DenkOrt Deportationen 1941–1944
- Established: < 17 June 2020
- Location: 97080 Würzburg, Germany
- Coordinates: 49°48′02″N 9°56′10″E﻿ / ﻿49.8006°N 9.9360°E
- Chairpersons: Benita Stolz 1. Vorsitzende und Koordination
- Website: denkort-deportationen.de

= DenkOrt Deportationen 1941–1944 =

Holocaust memorial

DenkOrt Deportationen 1941–1944 is a Holocaust memorial in Würzburg, Germany, commemorating the deportation of Jews from Würzburg and from the 109 surrounding communities in Lower Franconia where Jews once lived.

Dedicated on 17 June 2020, the sculptural installation, located in front of Würzburg Hauptbahnhof (the central train station), is composed of stylized suitcases, rucksacks, bundles, and blanket rolls, all crafted from locally sourced stone, wood, or metal and mounted on low plinths. The abandoned luggage symbolizes the loss and disappearance of Jews under the Nazis. Efforts to create the memorial were led by Benita Stolz, who served on Würzburg's City Council 1990-2020, together with Dr. Josef Schuster, a physician and president since 2014 of the Central Council of Jews in Germany (Zentralrat der Juden in Deutschland), and a past president of the Jewish Community in Würzburg. Local historians and community representatives also participated in planning the memorial, designed by artist Matthias Braun.

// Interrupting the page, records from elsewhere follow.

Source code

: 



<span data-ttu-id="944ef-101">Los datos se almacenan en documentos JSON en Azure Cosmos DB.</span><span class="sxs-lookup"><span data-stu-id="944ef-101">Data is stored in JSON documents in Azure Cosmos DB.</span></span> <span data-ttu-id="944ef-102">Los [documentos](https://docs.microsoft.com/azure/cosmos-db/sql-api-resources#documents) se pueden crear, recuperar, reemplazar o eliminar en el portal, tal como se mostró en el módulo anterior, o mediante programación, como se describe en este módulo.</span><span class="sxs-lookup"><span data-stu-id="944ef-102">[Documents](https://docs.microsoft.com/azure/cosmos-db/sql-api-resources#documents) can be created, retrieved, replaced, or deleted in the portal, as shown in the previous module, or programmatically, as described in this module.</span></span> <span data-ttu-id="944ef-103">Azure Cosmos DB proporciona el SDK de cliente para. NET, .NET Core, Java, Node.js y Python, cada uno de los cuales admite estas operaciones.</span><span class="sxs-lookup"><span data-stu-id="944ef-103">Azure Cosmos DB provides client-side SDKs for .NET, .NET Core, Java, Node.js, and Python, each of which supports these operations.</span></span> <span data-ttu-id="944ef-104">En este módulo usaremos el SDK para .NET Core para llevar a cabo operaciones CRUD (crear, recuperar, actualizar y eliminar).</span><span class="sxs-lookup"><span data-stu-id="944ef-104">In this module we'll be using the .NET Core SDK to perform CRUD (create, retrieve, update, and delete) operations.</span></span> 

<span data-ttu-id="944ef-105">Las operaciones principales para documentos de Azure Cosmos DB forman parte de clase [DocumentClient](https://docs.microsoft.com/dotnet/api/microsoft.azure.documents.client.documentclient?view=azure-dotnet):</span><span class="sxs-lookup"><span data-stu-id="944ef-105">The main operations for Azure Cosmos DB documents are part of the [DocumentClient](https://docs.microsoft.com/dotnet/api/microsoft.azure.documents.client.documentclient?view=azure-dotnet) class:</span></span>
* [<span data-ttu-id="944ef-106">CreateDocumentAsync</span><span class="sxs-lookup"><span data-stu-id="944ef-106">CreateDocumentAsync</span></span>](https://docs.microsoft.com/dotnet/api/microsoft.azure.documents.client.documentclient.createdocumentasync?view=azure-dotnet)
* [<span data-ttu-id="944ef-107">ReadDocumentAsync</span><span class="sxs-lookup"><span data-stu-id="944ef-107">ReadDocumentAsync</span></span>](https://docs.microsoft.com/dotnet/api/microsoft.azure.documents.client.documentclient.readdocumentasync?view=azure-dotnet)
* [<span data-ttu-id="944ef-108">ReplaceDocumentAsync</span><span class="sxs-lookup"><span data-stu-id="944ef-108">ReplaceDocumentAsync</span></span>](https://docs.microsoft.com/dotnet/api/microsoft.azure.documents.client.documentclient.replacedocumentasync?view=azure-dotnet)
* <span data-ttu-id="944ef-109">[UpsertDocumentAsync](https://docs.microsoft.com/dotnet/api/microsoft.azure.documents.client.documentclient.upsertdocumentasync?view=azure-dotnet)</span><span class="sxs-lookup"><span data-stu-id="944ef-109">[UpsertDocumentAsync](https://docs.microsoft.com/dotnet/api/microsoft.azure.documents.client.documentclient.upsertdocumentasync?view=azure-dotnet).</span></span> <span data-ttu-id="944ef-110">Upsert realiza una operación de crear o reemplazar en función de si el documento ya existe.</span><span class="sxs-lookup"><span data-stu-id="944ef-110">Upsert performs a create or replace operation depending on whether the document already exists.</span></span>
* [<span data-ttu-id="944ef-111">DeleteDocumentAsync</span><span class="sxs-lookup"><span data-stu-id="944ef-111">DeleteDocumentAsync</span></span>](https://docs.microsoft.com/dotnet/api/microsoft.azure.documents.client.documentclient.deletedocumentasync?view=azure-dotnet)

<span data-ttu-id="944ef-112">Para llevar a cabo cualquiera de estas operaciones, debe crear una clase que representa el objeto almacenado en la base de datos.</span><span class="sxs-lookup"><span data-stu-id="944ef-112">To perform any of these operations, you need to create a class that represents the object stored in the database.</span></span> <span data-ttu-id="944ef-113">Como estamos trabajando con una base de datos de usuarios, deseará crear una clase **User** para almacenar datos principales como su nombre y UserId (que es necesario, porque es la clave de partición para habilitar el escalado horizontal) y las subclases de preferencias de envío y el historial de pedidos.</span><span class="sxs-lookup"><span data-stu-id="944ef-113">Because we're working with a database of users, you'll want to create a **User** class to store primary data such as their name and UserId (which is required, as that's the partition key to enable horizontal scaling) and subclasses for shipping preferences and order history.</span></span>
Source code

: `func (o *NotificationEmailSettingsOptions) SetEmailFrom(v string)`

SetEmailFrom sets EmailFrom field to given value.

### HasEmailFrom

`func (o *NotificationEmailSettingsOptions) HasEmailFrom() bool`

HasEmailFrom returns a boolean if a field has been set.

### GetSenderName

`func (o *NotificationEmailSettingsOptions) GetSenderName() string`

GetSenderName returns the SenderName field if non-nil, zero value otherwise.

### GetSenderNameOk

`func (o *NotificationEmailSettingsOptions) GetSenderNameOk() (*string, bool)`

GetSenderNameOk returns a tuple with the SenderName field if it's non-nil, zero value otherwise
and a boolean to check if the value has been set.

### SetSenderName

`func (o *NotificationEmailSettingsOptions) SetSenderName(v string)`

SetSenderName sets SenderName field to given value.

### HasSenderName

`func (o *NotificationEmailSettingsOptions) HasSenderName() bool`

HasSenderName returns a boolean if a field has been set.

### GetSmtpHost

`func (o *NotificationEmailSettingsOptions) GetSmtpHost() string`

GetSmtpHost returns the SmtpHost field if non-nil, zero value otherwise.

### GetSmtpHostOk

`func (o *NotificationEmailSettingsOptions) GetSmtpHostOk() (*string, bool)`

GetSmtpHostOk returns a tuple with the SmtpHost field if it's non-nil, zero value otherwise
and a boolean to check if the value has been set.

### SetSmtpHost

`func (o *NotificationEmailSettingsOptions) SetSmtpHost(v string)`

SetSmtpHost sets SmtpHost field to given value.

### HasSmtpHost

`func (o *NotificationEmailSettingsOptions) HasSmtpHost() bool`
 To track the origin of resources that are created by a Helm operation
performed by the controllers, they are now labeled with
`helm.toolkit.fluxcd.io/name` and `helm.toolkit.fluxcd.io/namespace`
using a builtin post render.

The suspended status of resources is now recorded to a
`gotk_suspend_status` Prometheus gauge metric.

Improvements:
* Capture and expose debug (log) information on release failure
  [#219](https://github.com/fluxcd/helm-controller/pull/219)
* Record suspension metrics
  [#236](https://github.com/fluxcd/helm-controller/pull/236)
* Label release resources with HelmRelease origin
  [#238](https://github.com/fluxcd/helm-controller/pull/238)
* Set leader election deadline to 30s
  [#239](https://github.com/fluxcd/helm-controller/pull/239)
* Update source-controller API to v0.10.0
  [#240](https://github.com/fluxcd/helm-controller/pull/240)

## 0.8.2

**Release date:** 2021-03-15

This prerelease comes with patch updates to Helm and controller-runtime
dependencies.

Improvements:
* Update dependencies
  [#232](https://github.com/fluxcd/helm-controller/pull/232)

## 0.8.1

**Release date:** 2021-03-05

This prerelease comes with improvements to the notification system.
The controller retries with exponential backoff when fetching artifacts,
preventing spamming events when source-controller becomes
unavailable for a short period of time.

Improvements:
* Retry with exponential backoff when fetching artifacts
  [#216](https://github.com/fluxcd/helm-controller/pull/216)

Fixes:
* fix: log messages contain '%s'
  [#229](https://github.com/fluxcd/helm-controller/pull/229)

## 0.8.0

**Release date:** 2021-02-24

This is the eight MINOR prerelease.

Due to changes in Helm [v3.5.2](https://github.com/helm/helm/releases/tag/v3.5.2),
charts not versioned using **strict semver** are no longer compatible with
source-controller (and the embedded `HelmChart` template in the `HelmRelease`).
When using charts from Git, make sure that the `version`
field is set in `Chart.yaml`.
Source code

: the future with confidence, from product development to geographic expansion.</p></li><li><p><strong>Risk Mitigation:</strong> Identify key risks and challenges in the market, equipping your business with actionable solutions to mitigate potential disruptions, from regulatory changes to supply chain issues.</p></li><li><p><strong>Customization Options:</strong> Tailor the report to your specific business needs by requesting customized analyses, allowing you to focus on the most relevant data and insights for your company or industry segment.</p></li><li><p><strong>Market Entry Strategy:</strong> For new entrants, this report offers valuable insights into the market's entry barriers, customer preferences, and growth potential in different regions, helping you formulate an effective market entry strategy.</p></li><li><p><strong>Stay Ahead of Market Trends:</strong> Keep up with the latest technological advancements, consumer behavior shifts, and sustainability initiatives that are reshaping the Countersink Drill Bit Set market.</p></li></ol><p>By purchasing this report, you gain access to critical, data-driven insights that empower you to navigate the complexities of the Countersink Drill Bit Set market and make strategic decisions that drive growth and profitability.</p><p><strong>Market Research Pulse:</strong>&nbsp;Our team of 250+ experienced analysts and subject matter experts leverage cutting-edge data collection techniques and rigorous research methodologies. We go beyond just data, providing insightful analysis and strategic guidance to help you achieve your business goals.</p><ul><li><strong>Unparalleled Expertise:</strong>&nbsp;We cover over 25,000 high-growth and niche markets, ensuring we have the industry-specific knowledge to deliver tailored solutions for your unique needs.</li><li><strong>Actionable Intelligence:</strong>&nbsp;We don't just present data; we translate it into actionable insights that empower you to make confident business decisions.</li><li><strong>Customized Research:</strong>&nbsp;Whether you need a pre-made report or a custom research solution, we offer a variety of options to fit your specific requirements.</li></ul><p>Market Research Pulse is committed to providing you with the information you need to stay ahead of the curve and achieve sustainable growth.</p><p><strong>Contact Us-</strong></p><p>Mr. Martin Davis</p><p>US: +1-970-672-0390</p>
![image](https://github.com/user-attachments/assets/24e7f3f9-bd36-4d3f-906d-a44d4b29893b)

The deportations on Holocaust trains from Würzburg and a nearby freight station were part of the Nazi regime's "Final Solution." Between 1941 and 1944, some 2,069 Jews were deported. Didactic panels, illustrated with archival photographs of deportees and their belongings, provide information about the deportations. Each piece of luggage has a "twin" that is to be installed in one of the surrounding towns as a further extension of the memorial, and QR codes attached to the luggage take visitors to a website to learn about the Jewish population and history of each town.

DenkOrt Deportationen 1941–1944 has become a gathering place for Holocaust remembrance events, such as the anniversary of the first Würzburg deportations on 27 November 1941. It has also been targeted by vandals.